Your assignment -> Go over the data and keep only the lines that include "bilibili".

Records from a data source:
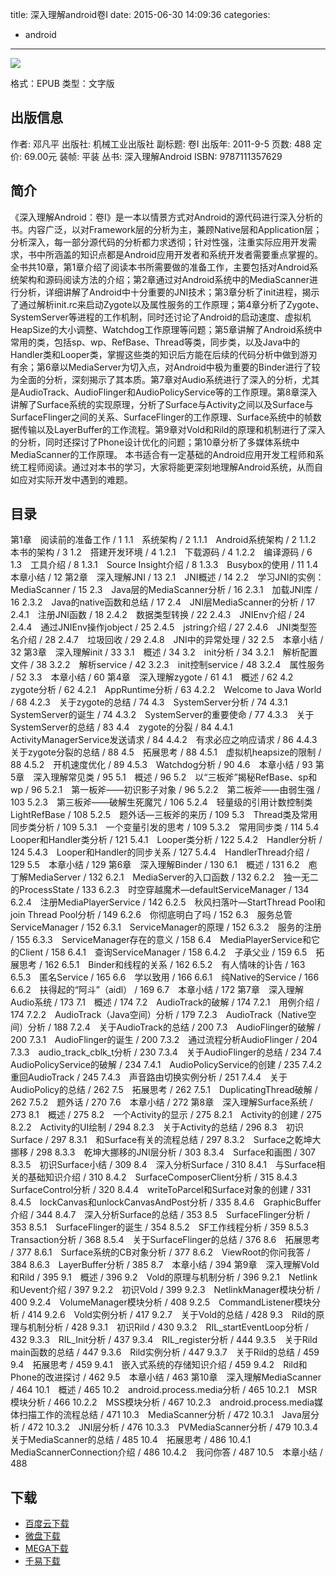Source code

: title: 深入理解android卷I
date: 2015-06-30 14:09:36
categories:
  - android
---

![](http://img3.douban.com/lpic/s11171603.jpg)

格式：EPUB
类型：文字版

<!--more-->

## 出版信息 ##

作者: 邓凡平 
出版社: 机械工业出版社
副标题: 卷I
出版年: 2011-9-5
页数: 488
定价: 69.00元
装帧: 平装
丛书: 深入理解Android
ISBN: 9787111357629

## 简介 ##

《深入理解Android：卷I》是一本以情景方式对Android的源代码进行深入分析的书。内容广泛，以对Framework层的分析为主，兼顾Native层和Application层；分析深入，每一部分源代码的分析都力求透彻；针对性强，注重实际应用开发需求，书中所涵盖的知识点都是Android应用开发者和系统开发者需要重点掌握的。
全书共10章，第1章介绍了阅读本书所需要做的准备工作，主要包括对Android系统架构和源码阅读方法的介绍；第2章通过对Android系统中的MediaScanner进行分析，详细讲解了Android中十分重要的JNI技术；第3章分析了init进程，揭示了通过解析init.rc来启动Zygote以及属性服务的工作原理；第4章分析了Zygote、SystemServer等进程的工作机制，同时还讨论了Android的启动速度、虚拟机HeapSize的大小调整、Watchdog工作原理等问题；第5章讲解了Android系统中常用的类，包括sp、wp、RefBase、Thread等类，同步类，以及Java中的Handler类和Looper类，掌握这些类的知识后方能在后续的代码分析中做到游刃有余；第6章以MediaServer为切入点，对Android中极为重要的Binder进行了较为全面的分析，深刻揭示了其本质。第7章对Audio系统进行了深入的分析，尤其是AudioTrack、AudioFlinger和AudioPolicyService等的工作原理。第8章深入讲解了Surface系统的实现原理，分析了Surface与Activity之间以及Surface与SurfaceFlinger之间的关系、SurfaceFlinger的工作原理、Surface系统中的帧数据传输以及LayerBuffer的工作流程。第9章对Vold和Rild的原理和机制进行了深入的分析，同时还探讨了Phone设计优化的问题；第10章分析了多媒体系统中MediaScanner的工作原理。
本书适合有一定基础的Android应用开发工程师和系统工程师阅读。通过对本书的学习，大家将能更深刻地理解Android系统，从而自如应对实际开发中遇到的难题。

## 目录 ##

第1章　阅读前的准备工作 / 1
1.1　系统架构 / 2
1.1.1　Android系统架构 / 2
1.1.2　本书的架构 / 3
1.2　搭建开发环境 / 4
1.2.1　下载源码 / 4
1.2.2　编译源码 / 6
1.3　工具介绍 / 8
1.3.1　Source Insight介绍 / 8
1.3.3　Busybox的使用 / 11
1.4　本章小结 / 12
第2章　深入理解JNI / 13
2.1　JNI概述 / 14
2.2　学习JNI的实例：MediaScanner / 15
2.3　Java层的MediaScanner分析 / 16
2.3.1　加载JNI库 / 16
2.3.2　Java的native函数和总结 / 17
2.4　JNI层MediaScanner的分析 / 17
2.4.1　注册JNI函数 / 18
2.4.2　数据类型转换 / 22
2.4.3　JNIEnv介绍 / 24
2.4.4　通过JNIEnv操作jobject / 25
2.4.5　jstring介绍 / 27
2.4.6　JNI类型签名介绍 / 28
2.4.7　垃圾回收 / 29
2.4.8　JNI中的异常处理 / 32
2.5　本章小结 / 32
第3章　深入理解init / 33
3.1　概述 / 34
3.2　init分析 / 34
3.2.1　解析配置文件 / 38
3.2.2　解析service / 42
3.2.3　init控制service / 48
3.2.4　属性服务 / 52
3.3　本章小结 / 60
第4章　深入理解zygote / 61
4.1　概述 / 62
4.2　zygote分析 / 62
4.2.1　AppRuntime分析 / 63
4.2.2　Welcome to Java World / 68
4.2.3　关于zygote的总结 / 74
4.3　SystemServer分析 / 74
4.3.1　SystemServer的诞生 / 74
4.3.2　SystemServer的重要使命 / 77
4.3.3　关于 SystemServer的总结 / 83
4.4　zygote的分裂 / 84
4.4.1　ActivityManagerService发送请求 / 84
4.4.2　有求必应之响应请求 / 86
4.4.3　 关于zygote分裂的总结 / 88
4.5　拓展思考 / 88
4.5.1　虚拟机heapsize的限制 / 88
4.5.2　开机速度优化 / 89
4.5.3　Watchdog分析 / 90
4.6　本章小结 / 93
第5章　深入理解常见类 / 95
5.1　概述 / 96
5.2　以“三板斧”揭秘RefBase、sp和wp / 96
5.2.1　第一板斧——初识影子对象 / 96
5.2.2　第二板斧——由弱生强 / 103
5.2.3　第三板斧——破解生死魔咒 / 106
5.2.4　轻量级的引用计数控制类LightRefBase / 108
5.2.5　题外话—三板斧的来历 / 109
5.3　Thread类及常用同步类分析 / 109
5.3.1　一个变量引发的思考 / 109
5.3.2　常用同步类 / 114
5.4　Looper和Handler类分析 / 121
5.4.1　Looper类分析 / 122
5.4.2　Handler分析 / 124
5.4.3　Looper和Handler的同步关系 / 127
5.4.4　HandlerThread介绍 / 129
5.5　本章小结 / 129
第6章　深入理解Binder / 130
6.1　概述 / 131
6.2　庖丁解MediaServer / 132
6.2.1　MediaServer的入口函数 / 132
6.2.2　独一无二的ProcessState / 133
6.2.3　时空穿越魔术—defaultServiceManager / 134
6.2.4　注册MediaPlayerService / 142
6.2.5　秋风扫落叶—StartThread Pool和join Thread Pool分析 / 149
6.2.6　你彻底明白了吗 / 152
6.3　服务总管ServiceManager / 152
6.3.1　ServiceManager的原理 / 152
6.3.2　服务的注册 / 155
6.3.3　ServiceManager存在的意义 / 158
6.4　MediaPlayerService和它的Client / 158
6.4.1　查询ServiceManager / 158
6.4.2　子承父业 / 159
6.5　拓展思考 / 162
6.5.1　Binder和线程的关系 / 162
6.5.2　有人情味的讣告 / 163
6.5.3　匿名Service / 165
6.6　学以致用 / 166
6.6.1　纯Native的Service / 166
6.6.2　扶得起的“阿斗”（aidl） / 169
6.7　本章小结 / 172
第7章　深入理解Audio系统 / 173
7.1　概述 / 174
7.2　AudioTrack的破解 / 174
7.2.1　用例介绍 / 174
7.2.2　AudioTrack（Java空间）分析 / 179
7.2.3　AudioTrack（Native空间）分析 / 188
7.2.4　关于AudioTrack的总结 / 200
7.3　AudioFlinger的破解 / 200
7.3.1　AudioFlinger的诞生 / 200
7.3.2　通过流程分析AudioFlinger / 204
7.3.3　audio_track_cblk_t分析 / 230
7.3.4　关于AudioFlinger的总结 / 234
7.4　AudioPolicyService的破解 / 234
7.4.1　AudioPolicyService的创建 / 235
7.4.2　重回AudioTrack / 245
7.4.3　声音路由切换实例分析 / 251
7.4.4　关于AudioPolicy的总结 / 262
7.5　拓展思考 / 262
7.5.1　DuplicatingThread破解 / 262
7.5.2　题外话 / 270
7.6　本章小结 / 272
第8章　深入理解Surface系统 / 273
8.1　概述 / 275
8.2　一个Activity的显示 / 275
8.2.1　Activity的创建 / 275
8.2.2　Activity的UI绘制 / 294
8.2.3　关于Activity的总结 / 296
8.3　初识Surface / 297
8.3.1　和Surface有关的流程总结 / 297
8.3.2　Surface之乾坤大挪移 / 298
8.3.3　乾坤大挪移的JNI层分析 / 303
8.3.4　Surface和画图 / 307
8.3.5　初识Surface小结 / 309
8.4　深入分析Surface / 310
8.4.1　与Surface相关的基础知识介绍 / 310
8.4.2　SurfaceComposerClient分析 / 315
8.4.3　SurfaceControl分析 / 320
8.4.4　writeToParcel和Surface对象的创建 / 331
8.4.5　lockCanvas和unlockCanvasAndPost分析 / 335
8.4.6　GraphicBuffer介绍 / 344
8.4.7　深入分析Surface的总结 / 353
8.5　SurfaceFlinger分析 / 353
8.5.1　SurfaceFlinger的诞生 / 354
8.5.2　SF工作线程分析 / 359
8.5.3　Transaction分析 / 368
8.5.4　关于SurfaceFlinger的总结 / 376
8.6　拓展思考 / 377
8.6.1　Surface系统的CB对象分析 / 377
8.6.2　ViewRoot的你问我答 / 384
8.6.3　LayerBuffer分析 / 385
8.7　本章小结 / 394
第9章　深入理解Vold和Rild / 395
9.1　概述 / 396
9.2　Vold的原理与机制分析 / 396
9.2.1　Netlink和Uevent介绍 / 397
9.2.2　初识Vold / 399
9.2.3　NetlinkManager模块分析 / 400
9.2.4　VolumeManager模块分析 / 408
9.2.5　CommandListener模块分析 / 414
9.2.6　Vold实例分析 / 417
9.2.7　关于Vold的总结 / 428
9.3　Rild的原理与机制分析 / 428
9.3.1　初识Rild / 430
9.3.2　RIL_startEventLoop分析 / 432
9.3.3　RIL_Init分析 / 437
9.3.4　RIL_register分析 / 444
9.3.5　关于Rild main函数的总结 / 447
9.3.6　Rild实例分析 / 447
9.3.7　关于Rild的总结 / 459
9.4　拓展思考 / 459
9.4.1　嵌入式系统的存储知识介绍 / 459
9.4.2　Rild和Phone的改进探讨 / 462
9.5　本章小结 / 463
第10章　深入理解MediaScanner / 464
10.1　概述 / 465
10.2　android.process.media分析 / 465
10.2.1　MSR模块分析 / 466
10.2.2　MSS模块分析 / 467
10.2.3　android.process.media媒体扫描工作的流程总结 / 471
10.3　MediaScanner分析 / 472
10.3.1　Java层分析 / 472
10.3.2　JNI层分析 / 476
10.3.3　PVMediaScanner分析 / 479
10.3.4　关于MediaScanner的总结 / 485
10.4　拓展思考 / 486
10.4.1　MediaScannerConnection介绍 / 486
10.4.2　我问你答 / 487
10.5　本章小结 / 488

## 下载 ##

+ [百度云下载](http://pan.baidu.com/s/1bnAxeNH)
+ [微盘下载](http://vdisk.weibo.com/s/aADaW4YRFh2Uh)
+ [MEGA下载](https://mega.co.nz/#!6UdUnajb!Ql5VmqncbR8f7IsqkRpEnQ87WX18B7EVdtFDbdJzwXY)
+ [千易下载](http://1000eb.com/1dxjp)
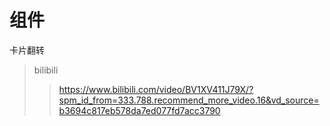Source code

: <!-- 项目地址 -->
# 组件
卡片翻转
>
> bilibili
>
>> https://www.bilibili.com/video/BV1XV411J79X/?spm_id_from=333.788.recommend_more_video.16&vd_source=b3694c817eb578da7ed077fd7acc3790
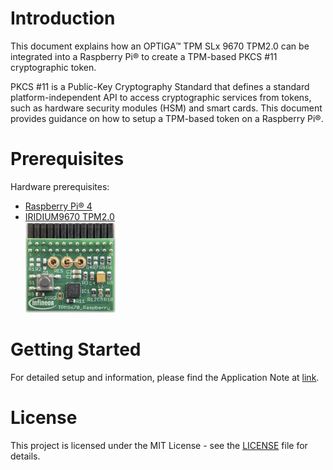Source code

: # Introduction

This document explains how an OPTIGA™ TPM SLx 9670 TPM2.0 can be integrated into a Raspberry Pi® to create a TPM-based PKCS #11 cryptographic token.

PKCS #11 is a Public-Key Cryptography Standard that defines a standard platform-independent API to access cryptographic services from tokens, such as hardware security modules (HSM) and smart cards. This document provides guidance on how to setup a TPM-based token on a Raspberry Pi®.

# Prerequisites

Hardware prerequisites:
- [Raspberry Pi® 4](https://www.raspberrypi.org/products/raspberry-pi-4-model-b/)
- [IRIDIUM9670 TPM2.0](https://www.infineon.com/cms/en/product/evaluation-boards/iridium9670-tpm2.0-linux/)\
  <img src="https://github.com/Infineon/pkcs11-optiga-tpm/raw/main/media/IRIDIUM9670-TPM2.png" width="30%">

# Getting Started

For detailed setup and information, please find the Application Note at [link](https://github.com/Infineon/pkcs11-optiga-tpm/raw/main/documents/tpm-appnote-pkcs11.pdf).

# License
This project is licensed under the MIT License - see the [LICENSE](LICENSE) file for details.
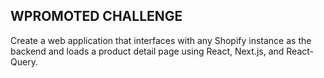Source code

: ## WPROMOTED CHALLENGE

Create a web application that interfaces with any Shopify instance as the backend
and loads a product detail page using React, Next.js, and React-Query.


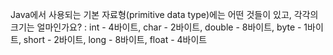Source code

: Java에서 사용되는 기본 자료형(primitive data type)에는 어떤 것들이 있고, 각각의 크기는 얼마인가요?
: int - 4바이트, char - 2바이트, double - 8바이트, byte - 1바이트, short - 2바이트, long - 8바이트, float - 4바이트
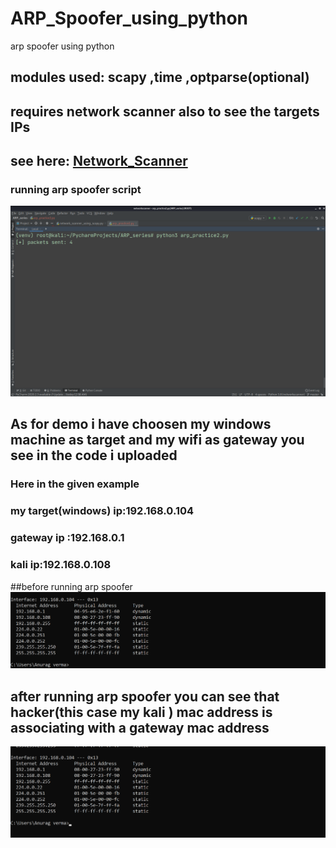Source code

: # ARP_Spoofer_using_python
arp spoofer using python 
## modules used: scapy ,time ,optparse(optional) 
## requires network scanner also to see the targets IPs
## see here: <a href="https://github.com/anurag708989/Python_Network_Scanner"> Network_Scanner</a>


### running arp spoofer script 
![](Screenshot_2020-11-11_03-36-36.png)
## As for demo i have choosen my windows machine as target and my wifi as gateway you see in the code i  uploaded

### Here in the given example
### my target(windows) ip:192.168.0.104
### gateway ip :192.168.0.1
### kali ip:192.168.0.108


##before running arp spoofer 
![](without_arp_spoof.png)

## after running arp spoofer you can see that hacker(this case my kali ) mac address is associating with a gateway mac address 
![](with_arp_spoof.png)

Solution for this task ->
> bilibili
>> https://www.bilibili.com/video/BV1XV411J79X/?spm_id_from=333.788.recommend_more_video.16&vd_source=b3694c817eb578da7ed077fd7acc3790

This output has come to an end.